Der Entscheidung liegen im Wesentlichen folgende Erwägungen zu Grunde:

1. Die Vb ist zulässig. Zwar hat der Bf in den Ausgangs­ver­fahren keine verfas­sungs­recht­lichen Erwägungen angestellt. Unzulässig wird dadurch seine Vb nicht. Der Verfas­sungs­be­schwer­de­führer kann sich im fachge­richt­lichen Ausgangs­ver­fahren regelmäßig damit begnügen, auf eine ihm günstige Auslegung und Anwendung des einfachen Rechts hinzuwirken, ohne dass ihm daraus prozessuale Nachteile im Verfahren der Verfas­sungs­be­schwerde erwachsen. Es ist durch das Gebot der Erschöpfung des Rechtswegs (§ 90 Abs. 2 Satz 1 BVerfGG) nicht gefordert, dass er bereits das fachge­richtliche Verfahren auch als "Verfas­sungs­prozess" führt.
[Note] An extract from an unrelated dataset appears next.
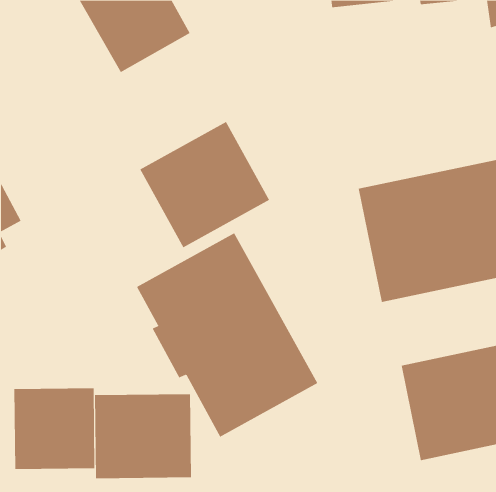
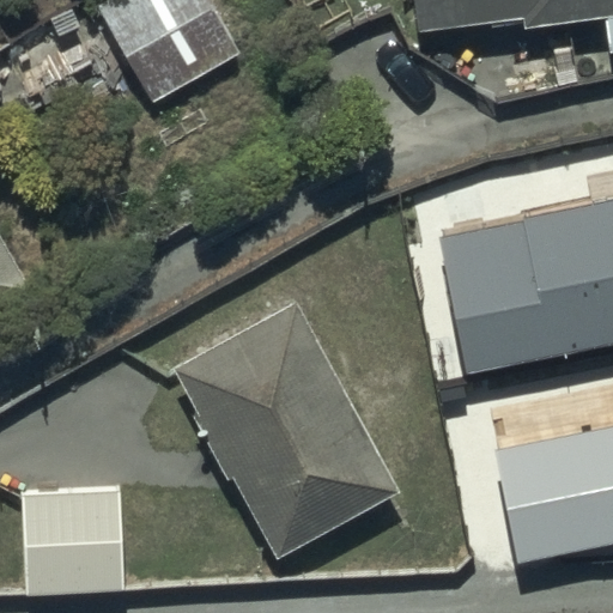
building: [140,121,270,248] -> none
building: [95,393,192,479] -> none

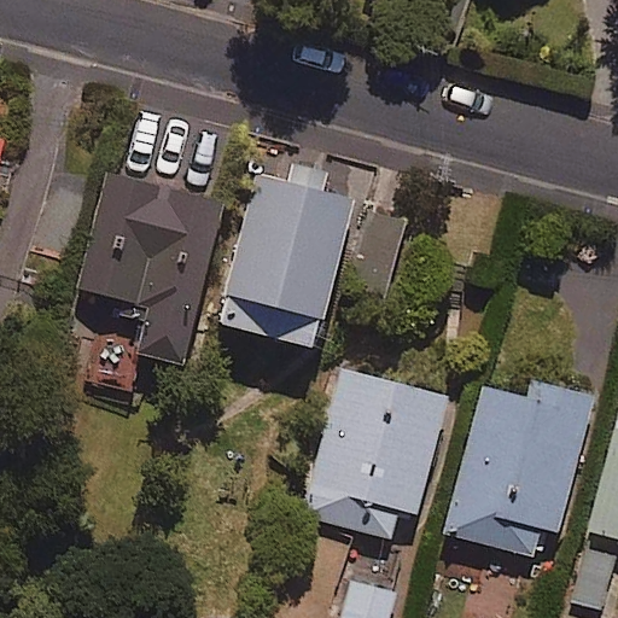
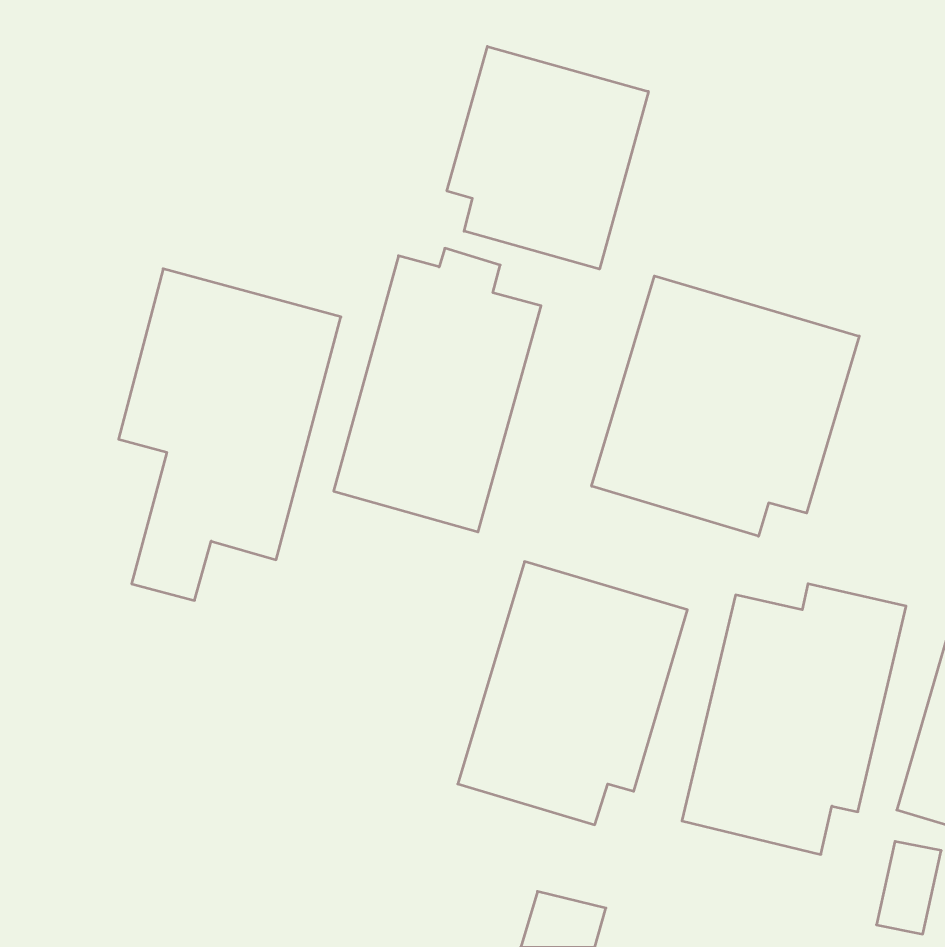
building: none -> [447,46,648,269]
building: none -> [592,276,859,536]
2. Die Vb ist begründet. Die angegriffenen Vorschriften differenzieren zwischen verheirateten und unverheirateten Elternteilen, die nach dem gewaltsamen Tod des anderen Elternteils gemeinsame Kinder betreuen. Bei verheirateten Eltern wird der nach bürgerlichem Recht bestehende Anspruch eines Ehegatten auf Unterhalt wegen Kinderbetreuung durch eine Hinter­blie­be­nenrente nach dem OEG abgesichert; der Anspruch eines nicht­ver­hei­rateten Partners auf Kinder­be­treu­ungs­un­terhalt (§ 1615 l Abs. 2 Satz 2 BGB) wird dagegen nicht abgesichert. Diese Unterscheidung lässt sich verfas­sungs­rechtlich nicht hinreichend rechtfertigen.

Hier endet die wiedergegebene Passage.